§ **Activity**
Could you return each line of the material that has "span" in it?

§ **Data excerpts**
------------------------------

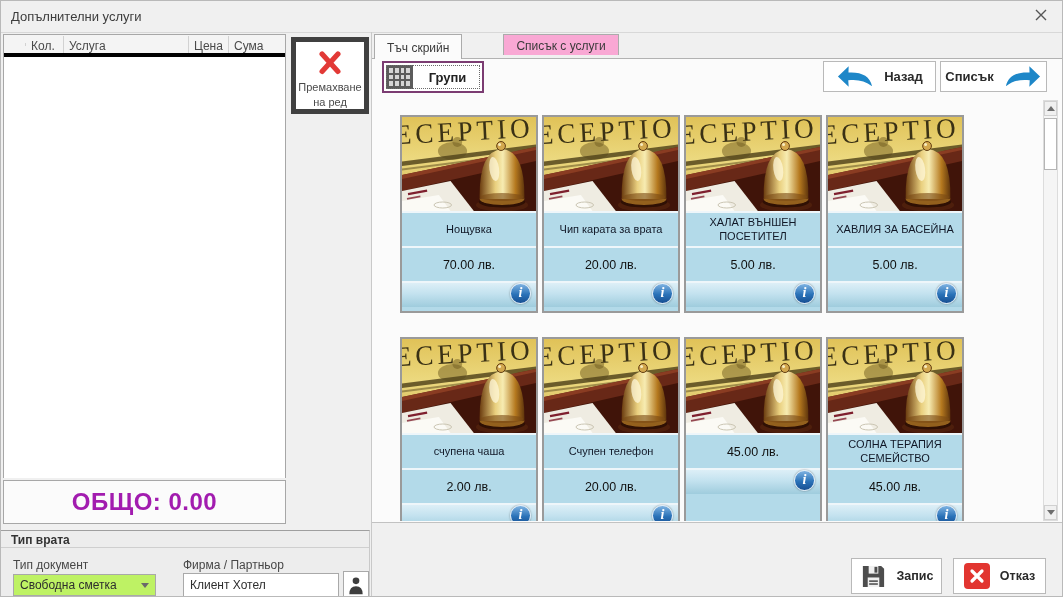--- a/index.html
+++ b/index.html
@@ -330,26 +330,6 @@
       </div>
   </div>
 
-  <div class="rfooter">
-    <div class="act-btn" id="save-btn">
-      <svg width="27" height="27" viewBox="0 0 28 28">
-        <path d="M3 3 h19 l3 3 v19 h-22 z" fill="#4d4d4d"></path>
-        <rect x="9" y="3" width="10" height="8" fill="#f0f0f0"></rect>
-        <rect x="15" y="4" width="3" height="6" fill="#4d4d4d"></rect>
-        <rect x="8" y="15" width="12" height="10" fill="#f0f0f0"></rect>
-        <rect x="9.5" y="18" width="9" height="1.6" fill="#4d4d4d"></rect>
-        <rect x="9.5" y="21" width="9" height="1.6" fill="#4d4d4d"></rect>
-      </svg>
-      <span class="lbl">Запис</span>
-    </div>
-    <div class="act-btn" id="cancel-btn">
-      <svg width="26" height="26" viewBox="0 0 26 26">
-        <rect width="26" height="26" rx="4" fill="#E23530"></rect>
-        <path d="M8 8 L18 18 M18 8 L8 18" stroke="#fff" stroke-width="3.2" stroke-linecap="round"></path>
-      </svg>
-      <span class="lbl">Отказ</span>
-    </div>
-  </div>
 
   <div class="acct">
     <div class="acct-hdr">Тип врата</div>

------------------------------

§ **Solution**
-      <span class="lbl">Запис</span>
-      <span class="lbl">Отказ</span>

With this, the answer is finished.